Искусство и коммунистический идеал (Ильенков) - страница 52

А ведь фетишизм — это и есть самая грубая, самая первобытная и дикая форма идеализма, наделяющего (в фантазии, разумеется) всеми атрибутами «духа» кусок бревна, украшенный ракушками и перьями. Та самая грубая форма идеализма, которая ничем не отличается от поведения животного, пытающегося облизывать и кусать электрическую лампочку, служащую для него (с легкой руки экспериментатора) сигналом приема пищи. Для животного, как и для фетишиста, лампочка и бревно вовсе не «сигналы», не обозначения «чего-то другого», а самая что ни на есть физическая часть физической ситуации, непосредственно определяющей их поведение. Так и китайцы нещадно избивают слепленного из глины идола, если тот не желает ниспослать дождь на их поле.

Загадка и разгадка «идеализма» лежит именно тут, в особенностях психики, не умеющей различать в составе чувственно осязаемой ею, вне мозга существующей «достоверности» две принципиально разные, и даже противоположные, категории явлений — естественно-природные свойства вещей, с одной стороны, и те их свойства, коим они обязаны не природе, а общественно-человеческому труду, в этих вещах воплощенному, в этих вещах осуществленному и осуществляемому.

Это тот самый пункт, где непосредственно сливаются такие противоположности, как грубо наивный материализм и столь же грубо наивный идеализм, то есть происходит прямое отождествление материального с идеальным и наоборот, происходящее не от большого ума масштаба Платона и Гегеля, а как раз от недостатка этого ума, без раздумья принимающего всё то, что существует вне головы, вне психики, за «материальное», а «идеальным» именующего всё то, что находится «в голове», «в сознании».

Маркс именно так и понимает суть той путаницы, из которой так и не смогла найти выход буржуазная политическая экономия. В подготовительных рукописях к «Капиталу» он пишет: «Грубый материализм экономистов, рассматривающих общественные производственные отношения людей и определения, приобретаемые вещами, когда они подчинены этим отношениям, как природные свойства вещей, равнозначен столь же грубому идеализму и даже фетишизму, который приписывает вещам общественные отношения в качестве имманентных им определений и тем самым мистифицирует их» [26].

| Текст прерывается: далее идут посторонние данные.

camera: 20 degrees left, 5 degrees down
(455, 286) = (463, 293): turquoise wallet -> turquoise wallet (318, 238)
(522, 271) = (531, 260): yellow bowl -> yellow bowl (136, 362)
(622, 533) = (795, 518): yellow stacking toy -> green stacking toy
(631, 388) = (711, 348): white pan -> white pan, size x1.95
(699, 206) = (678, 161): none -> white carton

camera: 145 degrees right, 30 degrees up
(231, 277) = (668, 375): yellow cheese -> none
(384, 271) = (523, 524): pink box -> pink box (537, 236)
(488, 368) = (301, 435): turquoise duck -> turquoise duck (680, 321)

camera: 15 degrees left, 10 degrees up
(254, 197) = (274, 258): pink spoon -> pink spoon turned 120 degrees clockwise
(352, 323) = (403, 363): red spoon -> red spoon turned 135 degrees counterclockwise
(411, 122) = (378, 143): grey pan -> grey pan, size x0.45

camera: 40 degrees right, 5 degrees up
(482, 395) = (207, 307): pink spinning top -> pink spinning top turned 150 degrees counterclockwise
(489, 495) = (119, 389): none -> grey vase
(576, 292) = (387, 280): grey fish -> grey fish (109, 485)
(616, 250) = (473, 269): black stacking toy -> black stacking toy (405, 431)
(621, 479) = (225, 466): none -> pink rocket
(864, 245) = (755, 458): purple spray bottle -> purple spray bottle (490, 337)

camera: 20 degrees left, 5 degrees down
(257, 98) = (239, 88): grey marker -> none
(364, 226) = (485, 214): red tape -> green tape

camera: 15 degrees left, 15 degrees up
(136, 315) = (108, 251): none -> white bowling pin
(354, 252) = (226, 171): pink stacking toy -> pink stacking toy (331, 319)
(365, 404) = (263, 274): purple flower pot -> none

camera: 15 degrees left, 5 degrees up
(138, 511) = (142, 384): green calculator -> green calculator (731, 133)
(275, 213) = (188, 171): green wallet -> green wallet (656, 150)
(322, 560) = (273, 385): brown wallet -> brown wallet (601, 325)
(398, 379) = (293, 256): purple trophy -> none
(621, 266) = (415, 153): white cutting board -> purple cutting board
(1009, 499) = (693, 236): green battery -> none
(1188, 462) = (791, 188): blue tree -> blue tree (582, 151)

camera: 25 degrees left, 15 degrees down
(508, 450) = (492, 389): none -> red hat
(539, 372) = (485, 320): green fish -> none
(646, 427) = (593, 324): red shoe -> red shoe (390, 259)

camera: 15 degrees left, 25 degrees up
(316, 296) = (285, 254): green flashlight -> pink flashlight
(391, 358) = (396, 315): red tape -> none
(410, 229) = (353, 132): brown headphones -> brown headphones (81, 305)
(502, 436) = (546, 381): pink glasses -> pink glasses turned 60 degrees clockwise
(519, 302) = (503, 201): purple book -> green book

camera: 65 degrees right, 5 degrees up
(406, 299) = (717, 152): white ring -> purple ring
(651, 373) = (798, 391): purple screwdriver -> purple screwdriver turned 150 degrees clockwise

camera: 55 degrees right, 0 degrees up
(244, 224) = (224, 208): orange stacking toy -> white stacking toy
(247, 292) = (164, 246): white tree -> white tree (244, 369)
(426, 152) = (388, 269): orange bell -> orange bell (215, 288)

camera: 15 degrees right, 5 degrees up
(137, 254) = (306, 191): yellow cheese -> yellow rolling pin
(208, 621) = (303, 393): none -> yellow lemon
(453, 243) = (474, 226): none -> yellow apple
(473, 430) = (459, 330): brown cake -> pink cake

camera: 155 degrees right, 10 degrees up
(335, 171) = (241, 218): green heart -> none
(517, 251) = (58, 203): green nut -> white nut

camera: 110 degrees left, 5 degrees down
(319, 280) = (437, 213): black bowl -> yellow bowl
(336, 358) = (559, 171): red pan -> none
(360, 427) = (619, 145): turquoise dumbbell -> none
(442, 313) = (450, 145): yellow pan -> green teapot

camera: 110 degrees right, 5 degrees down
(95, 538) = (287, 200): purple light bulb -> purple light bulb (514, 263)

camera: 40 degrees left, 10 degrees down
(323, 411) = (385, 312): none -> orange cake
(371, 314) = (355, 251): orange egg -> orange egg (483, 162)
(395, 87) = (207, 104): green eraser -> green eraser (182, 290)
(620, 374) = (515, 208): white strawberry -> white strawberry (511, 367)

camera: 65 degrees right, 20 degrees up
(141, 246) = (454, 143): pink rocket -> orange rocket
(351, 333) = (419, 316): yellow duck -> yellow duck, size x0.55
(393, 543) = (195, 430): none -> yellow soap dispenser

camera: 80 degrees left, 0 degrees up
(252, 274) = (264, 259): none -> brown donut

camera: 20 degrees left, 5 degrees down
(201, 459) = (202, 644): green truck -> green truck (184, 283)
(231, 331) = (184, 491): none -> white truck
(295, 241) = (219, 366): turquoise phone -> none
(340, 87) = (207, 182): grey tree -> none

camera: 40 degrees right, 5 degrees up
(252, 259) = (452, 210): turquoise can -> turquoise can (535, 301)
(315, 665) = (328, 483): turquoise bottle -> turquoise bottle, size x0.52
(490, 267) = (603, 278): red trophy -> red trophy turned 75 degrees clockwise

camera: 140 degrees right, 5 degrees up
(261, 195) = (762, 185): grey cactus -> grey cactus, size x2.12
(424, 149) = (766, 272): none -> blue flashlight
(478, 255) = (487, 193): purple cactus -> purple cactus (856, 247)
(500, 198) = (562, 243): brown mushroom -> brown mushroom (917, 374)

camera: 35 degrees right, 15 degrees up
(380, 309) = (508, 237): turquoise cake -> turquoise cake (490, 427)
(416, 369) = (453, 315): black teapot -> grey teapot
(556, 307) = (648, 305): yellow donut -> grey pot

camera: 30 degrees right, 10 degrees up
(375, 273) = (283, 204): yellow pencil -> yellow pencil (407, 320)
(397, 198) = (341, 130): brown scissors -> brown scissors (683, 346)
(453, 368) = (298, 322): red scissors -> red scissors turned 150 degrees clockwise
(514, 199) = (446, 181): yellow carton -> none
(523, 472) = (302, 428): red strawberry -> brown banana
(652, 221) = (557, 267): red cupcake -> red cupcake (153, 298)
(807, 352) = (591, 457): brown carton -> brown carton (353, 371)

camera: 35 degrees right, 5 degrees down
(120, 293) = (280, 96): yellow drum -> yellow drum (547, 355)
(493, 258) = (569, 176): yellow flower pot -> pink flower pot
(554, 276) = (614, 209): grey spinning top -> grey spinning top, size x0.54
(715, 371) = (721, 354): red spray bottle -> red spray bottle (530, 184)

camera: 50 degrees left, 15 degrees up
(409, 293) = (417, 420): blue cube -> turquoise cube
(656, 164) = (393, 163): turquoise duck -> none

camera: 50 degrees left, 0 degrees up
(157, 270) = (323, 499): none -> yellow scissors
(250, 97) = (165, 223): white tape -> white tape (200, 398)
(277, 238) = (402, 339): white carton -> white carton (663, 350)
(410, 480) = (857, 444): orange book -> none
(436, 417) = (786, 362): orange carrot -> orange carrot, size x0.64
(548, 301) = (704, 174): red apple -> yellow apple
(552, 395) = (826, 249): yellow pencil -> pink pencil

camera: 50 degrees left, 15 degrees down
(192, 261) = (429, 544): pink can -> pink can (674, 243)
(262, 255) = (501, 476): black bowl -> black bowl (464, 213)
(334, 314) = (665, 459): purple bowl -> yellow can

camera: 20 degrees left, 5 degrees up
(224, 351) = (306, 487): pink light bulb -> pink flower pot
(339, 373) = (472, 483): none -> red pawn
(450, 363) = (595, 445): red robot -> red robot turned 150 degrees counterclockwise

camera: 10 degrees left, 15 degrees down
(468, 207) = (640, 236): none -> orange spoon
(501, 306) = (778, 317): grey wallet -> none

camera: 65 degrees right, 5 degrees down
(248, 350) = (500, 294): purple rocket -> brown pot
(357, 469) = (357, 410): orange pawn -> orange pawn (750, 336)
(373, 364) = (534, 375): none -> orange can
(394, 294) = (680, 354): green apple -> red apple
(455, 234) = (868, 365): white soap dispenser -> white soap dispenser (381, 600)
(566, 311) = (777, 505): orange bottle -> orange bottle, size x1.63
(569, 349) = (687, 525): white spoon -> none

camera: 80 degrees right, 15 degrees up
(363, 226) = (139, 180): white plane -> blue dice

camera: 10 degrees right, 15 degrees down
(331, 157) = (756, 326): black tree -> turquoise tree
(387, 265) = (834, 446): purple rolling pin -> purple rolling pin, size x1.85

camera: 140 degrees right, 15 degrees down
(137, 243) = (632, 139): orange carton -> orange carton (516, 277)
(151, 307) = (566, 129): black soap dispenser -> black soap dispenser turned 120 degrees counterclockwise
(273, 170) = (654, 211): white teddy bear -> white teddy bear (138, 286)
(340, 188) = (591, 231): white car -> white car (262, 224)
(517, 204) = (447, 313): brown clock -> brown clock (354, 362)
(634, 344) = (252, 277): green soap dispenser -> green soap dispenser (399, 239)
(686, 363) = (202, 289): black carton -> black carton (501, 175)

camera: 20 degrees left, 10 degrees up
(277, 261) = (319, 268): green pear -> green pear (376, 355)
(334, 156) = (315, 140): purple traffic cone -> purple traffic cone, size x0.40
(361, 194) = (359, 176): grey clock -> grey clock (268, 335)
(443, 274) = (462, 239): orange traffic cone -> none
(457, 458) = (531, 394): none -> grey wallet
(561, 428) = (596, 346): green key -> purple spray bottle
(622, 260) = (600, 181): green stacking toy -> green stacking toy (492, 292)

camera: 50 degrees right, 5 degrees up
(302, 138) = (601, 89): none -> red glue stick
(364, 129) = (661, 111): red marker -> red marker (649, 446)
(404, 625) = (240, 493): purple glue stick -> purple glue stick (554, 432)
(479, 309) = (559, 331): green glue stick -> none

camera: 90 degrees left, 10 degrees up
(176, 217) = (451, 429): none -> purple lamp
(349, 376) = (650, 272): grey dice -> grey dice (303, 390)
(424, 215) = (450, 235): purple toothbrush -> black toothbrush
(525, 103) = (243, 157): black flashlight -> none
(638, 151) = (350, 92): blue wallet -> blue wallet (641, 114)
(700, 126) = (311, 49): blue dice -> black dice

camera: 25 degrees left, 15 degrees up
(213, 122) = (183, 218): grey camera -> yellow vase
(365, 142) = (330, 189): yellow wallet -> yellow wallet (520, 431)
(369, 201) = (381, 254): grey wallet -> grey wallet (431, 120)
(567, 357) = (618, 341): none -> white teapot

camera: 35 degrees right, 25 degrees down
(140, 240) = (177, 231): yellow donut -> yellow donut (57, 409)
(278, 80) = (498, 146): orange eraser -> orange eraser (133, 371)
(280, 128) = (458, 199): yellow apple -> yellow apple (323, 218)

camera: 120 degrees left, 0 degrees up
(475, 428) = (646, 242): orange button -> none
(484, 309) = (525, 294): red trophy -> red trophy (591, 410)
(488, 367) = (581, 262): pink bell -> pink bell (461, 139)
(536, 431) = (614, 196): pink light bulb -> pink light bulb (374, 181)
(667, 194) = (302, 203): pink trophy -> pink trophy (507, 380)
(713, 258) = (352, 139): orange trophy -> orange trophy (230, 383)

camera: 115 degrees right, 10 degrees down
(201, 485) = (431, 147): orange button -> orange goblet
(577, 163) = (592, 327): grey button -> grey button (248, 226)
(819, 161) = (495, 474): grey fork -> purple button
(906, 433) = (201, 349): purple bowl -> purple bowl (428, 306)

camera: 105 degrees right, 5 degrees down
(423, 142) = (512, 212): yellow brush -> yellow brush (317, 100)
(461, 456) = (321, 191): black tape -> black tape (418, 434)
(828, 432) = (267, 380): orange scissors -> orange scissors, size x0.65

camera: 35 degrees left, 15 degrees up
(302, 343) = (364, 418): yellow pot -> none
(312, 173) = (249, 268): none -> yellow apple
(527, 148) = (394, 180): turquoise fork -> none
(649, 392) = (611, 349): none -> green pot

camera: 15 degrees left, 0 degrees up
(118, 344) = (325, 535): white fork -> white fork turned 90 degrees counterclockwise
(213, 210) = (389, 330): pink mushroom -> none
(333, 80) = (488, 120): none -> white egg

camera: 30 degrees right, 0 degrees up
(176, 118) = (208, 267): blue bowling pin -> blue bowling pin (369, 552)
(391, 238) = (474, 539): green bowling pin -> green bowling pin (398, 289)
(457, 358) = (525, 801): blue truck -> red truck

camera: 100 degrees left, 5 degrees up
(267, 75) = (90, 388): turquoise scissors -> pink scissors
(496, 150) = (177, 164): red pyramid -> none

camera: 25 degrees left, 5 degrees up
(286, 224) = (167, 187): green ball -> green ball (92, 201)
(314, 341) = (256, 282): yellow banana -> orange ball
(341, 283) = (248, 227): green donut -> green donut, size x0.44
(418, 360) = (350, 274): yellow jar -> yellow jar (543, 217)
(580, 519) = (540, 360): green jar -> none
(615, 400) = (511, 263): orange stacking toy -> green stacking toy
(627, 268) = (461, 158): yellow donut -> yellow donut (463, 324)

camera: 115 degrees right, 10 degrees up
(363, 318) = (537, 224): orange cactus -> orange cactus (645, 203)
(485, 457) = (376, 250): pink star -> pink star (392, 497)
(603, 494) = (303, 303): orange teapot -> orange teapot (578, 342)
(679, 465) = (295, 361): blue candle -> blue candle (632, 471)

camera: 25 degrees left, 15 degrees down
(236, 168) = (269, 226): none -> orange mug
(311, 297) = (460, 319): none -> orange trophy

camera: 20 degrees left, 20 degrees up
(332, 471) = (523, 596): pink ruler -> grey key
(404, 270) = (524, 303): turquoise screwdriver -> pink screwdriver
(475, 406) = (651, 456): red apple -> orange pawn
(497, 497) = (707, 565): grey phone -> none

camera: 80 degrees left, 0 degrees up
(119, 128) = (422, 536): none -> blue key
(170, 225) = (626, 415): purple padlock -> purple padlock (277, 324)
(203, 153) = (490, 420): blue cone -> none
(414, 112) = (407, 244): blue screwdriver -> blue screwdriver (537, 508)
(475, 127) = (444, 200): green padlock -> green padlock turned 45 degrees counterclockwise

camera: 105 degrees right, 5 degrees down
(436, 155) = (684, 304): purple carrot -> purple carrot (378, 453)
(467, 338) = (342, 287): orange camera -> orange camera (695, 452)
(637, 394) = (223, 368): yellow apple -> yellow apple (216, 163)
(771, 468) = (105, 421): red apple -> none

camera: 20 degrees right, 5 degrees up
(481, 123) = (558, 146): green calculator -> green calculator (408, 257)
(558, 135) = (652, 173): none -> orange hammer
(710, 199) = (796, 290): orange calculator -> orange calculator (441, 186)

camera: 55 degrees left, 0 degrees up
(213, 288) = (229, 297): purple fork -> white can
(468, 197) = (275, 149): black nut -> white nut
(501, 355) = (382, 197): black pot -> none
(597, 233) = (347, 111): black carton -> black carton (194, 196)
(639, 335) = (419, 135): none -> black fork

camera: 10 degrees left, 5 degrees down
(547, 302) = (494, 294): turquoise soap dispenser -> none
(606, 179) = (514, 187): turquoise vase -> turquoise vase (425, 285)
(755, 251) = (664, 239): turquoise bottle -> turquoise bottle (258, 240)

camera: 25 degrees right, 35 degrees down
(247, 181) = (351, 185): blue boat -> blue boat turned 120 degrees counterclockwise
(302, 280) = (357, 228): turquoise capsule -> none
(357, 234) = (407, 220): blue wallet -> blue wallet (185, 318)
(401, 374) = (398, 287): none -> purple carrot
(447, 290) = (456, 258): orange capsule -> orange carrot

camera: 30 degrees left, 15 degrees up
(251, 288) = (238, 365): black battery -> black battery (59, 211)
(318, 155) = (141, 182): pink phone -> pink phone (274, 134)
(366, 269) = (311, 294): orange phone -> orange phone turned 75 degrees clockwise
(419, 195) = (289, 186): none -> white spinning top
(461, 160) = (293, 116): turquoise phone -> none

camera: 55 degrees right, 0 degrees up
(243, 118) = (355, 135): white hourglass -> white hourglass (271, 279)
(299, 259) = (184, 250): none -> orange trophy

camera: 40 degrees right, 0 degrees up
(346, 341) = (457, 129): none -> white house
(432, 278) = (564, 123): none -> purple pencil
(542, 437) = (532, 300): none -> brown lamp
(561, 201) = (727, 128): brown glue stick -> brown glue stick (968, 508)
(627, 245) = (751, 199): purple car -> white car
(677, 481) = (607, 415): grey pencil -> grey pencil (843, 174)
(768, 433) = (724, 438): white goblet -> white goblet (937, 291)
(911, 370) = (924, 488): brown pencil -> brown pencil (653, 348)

Действительный, научный, а не грубый материализм в данном случае заключается вовсе не в том, чтобы объявлять «первичным» всё то, что находится вне мозга индивида, называя это «первичное» «материальным», а всё, что находится «в голове», — «вторичным» и «идеальным». Научный материализм состоит в умении проводить принципиальную границу в составе самих чувственно осязаемых, чувственно воспринимаемых «вещей» и «явлений», в умении там, а не где-нибудь видеть различие и противоположность «материального» и «идеального».